Formula from Chapter 9: molar mass dependence of rate of effusion

\(\dfrac{\mathrm{rate}_{\mathrm{effusion\ A}}}{\mathrm{rate}_{\mathrm{effusion\ B}}} = \sqrt{\dfrac{m_{\mathrm{B}}}{m_{\mathrm{A}}}} = \sqrt{\dfrac{M_{\mathrm{B}}}{M_{\mathrm{A}}}}\)     

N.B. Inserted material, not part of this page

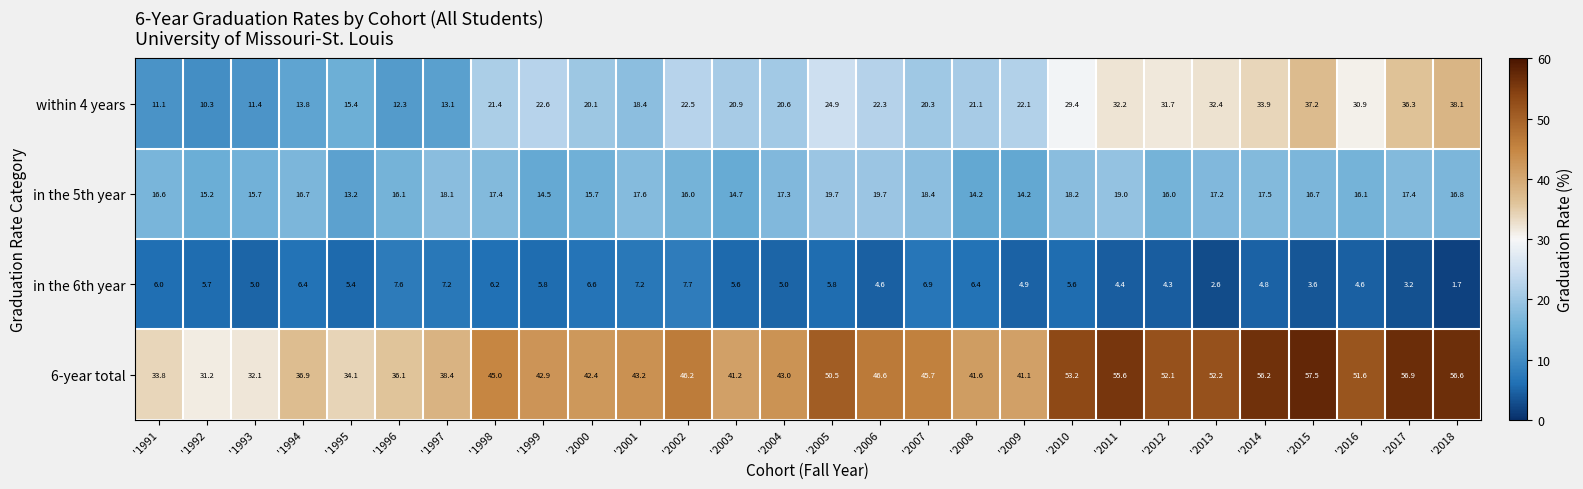

Rank the series by their maximum value, from lowest to highest.

in the 6th year, in the 5th year, within 4 years, 6-year total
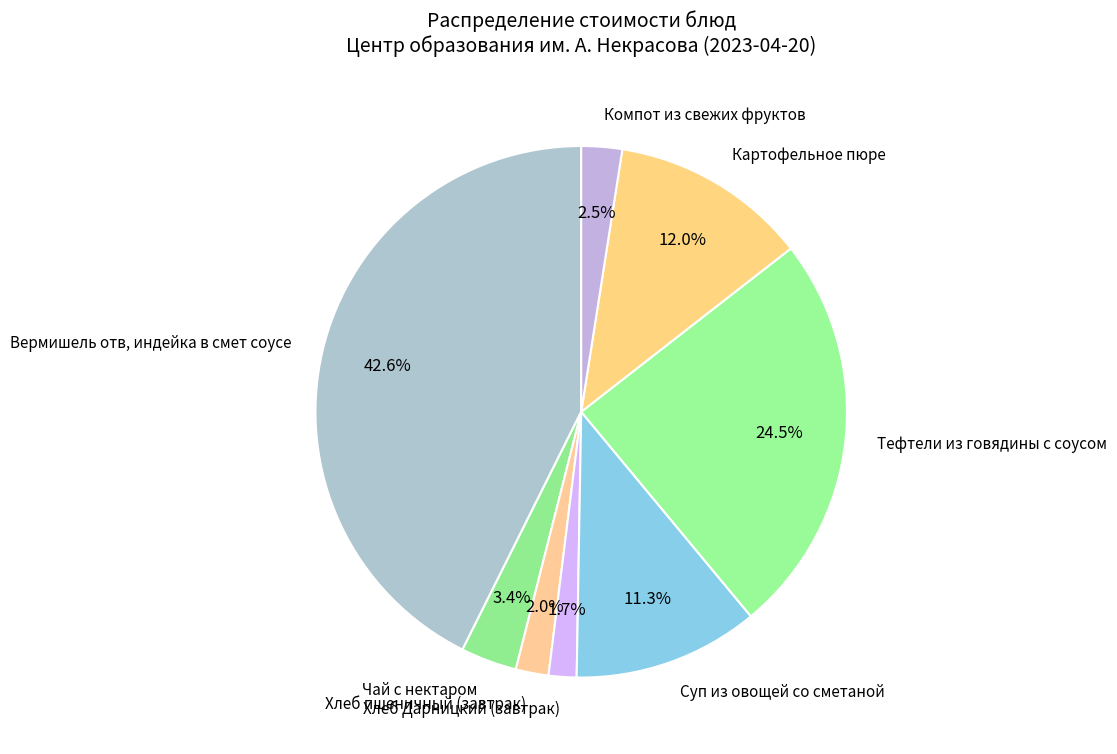

Between Компот из свежих фруктов and Вермишель отв, индейка в смет соусе, which is larger?

Вермишель отв, индейка в смет соусе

\(\mathrm{rate}_{\mathrm{effusion\ \ce{N2}}}\) \(= 3.9\ \frac{\mathrm{mol}}{\mathrm{min}}\)


\(M_{\mathrm{\ce{N2}}}\) \(= M_{\mathrm{\ce{N2}}}\)

\(\ \ \ =28.014\ \frac{\mathrm{g}}{\mathrm{mol}}\)


\(M_{\mathrm{\ce{He}}}\) \(= M_{\mathrm{\ce{He}}}\)

\(\ \ \ =4.002602\ \frac{\mathrm{g}}{\mathrm{mol}}\)


\(\mathrm{rate}_{\mathrm{effusion\ \ce{He}}}\) \(= \sqrt{\dfrac{M_{\mathrm{\ce{N2}}}}{M_{\mathrm{\ce{He}}}}} \cdot \mathrm{rate}_{\mathrm{effusion\ \ce{N2}}}\)

\(\ \ \ =\sqrt{\dfrac{28.014\ \frac{\mathrm{g}}{\mathrm{mol}}}{4.002602\ \frac{\mathrm{g}}{\mathrm{mol}}}} \cdot 3.9\ \frac{\mathrm{mol}}{\mathrm{min}}\)

\(\ \ \ =\sqrt{6.99895} \cdot 3.9\ \frac{\mathrm{mol}}{\mathrm{min}}\)

\(\ \ \ =2.645552 \cdot 3.9\ \frac{\mathrm{mol}}{\mathrm{min}}\)

\(\ \ \ =10.3\ \frac{\mathrm{mol}}{\mathrm{min}}\)